Weißt du, was er über dich sagt, Krankenschwester?

Bonus

 

Es hat tatsächlich funktioniert: Die erste Pressekonferenz des neuen Außenministers Boris Johnson wurde zum Aufstand. Ein US-Journalist eröffnete den Fight: „Sie haben US-Präsident Barack Obama vorgeworfen, er habe eine Ur-Abneigung gegen das britische Empire, weil er zur Hälfte Kenianer sei…“ Es folgte die Anekdote von Hillary in Krankenschwesterntracht…

Die Antwort von Johnson: „Ich fürchte, es gibt inzwischen eine endlose Liste von Dingen, die ich vielleicht gesagt oder getan habe, die aber verzerrt dargestellt werden. Es würde mich einfach zu viel Zeit kosten, auf all diese Dinge einzugehen und mich dafür zu entschuldigen.“

Keine Zeit, Alter, schließlich bin ich jetzt Minister!
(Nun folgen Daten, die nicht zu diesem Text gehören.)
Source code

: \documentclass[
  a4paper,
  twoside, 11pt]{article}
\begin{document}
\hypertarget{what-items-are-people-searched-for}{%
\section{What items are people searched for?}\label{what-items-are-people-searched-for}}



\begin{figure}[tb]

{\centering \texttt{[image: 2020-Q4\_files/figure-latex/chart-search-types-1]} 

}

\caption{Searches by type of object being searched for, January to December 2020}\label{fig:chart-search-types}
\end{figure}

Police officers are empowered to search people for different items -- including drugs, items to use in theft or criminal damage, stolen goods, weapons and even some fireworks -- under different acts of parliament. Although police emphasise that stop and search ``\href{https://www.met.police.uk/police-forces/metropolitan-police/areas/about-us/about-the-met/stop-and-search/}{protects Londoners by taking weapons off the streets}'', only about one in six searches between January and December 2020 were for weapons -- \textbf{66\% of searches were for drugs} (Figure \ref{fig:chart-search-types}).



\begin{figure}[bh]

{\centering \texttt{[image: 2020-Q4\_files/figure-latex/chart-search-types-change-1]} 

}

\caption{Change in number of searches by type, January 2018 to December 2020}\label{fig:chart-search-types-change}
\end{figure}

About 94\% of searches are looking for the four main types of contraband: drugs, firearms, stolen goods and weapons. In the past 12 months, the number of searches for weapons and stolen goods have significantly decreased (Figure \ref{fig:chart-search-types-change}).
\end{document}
Zur Verteidigung von Boris sei gesagt, dass er unbestreitbar Talent zum Clown hat, und zwar auf internationaler Ebene: Er spricht mehrere Sprachen, kennt das Diplomaten-Milieu aus der Zeit, als sein Vater EU-Beamter war, und ist nicht unempfänglich für Kultur. So sehr er auch vor den Kameras in wilde Grimassen verfällt, ein gewisser Wortwitz und Sinn für Ironie ist ihm nicht abzusprechen – und das macht ihn für die Medien zum gefundenen Fressen.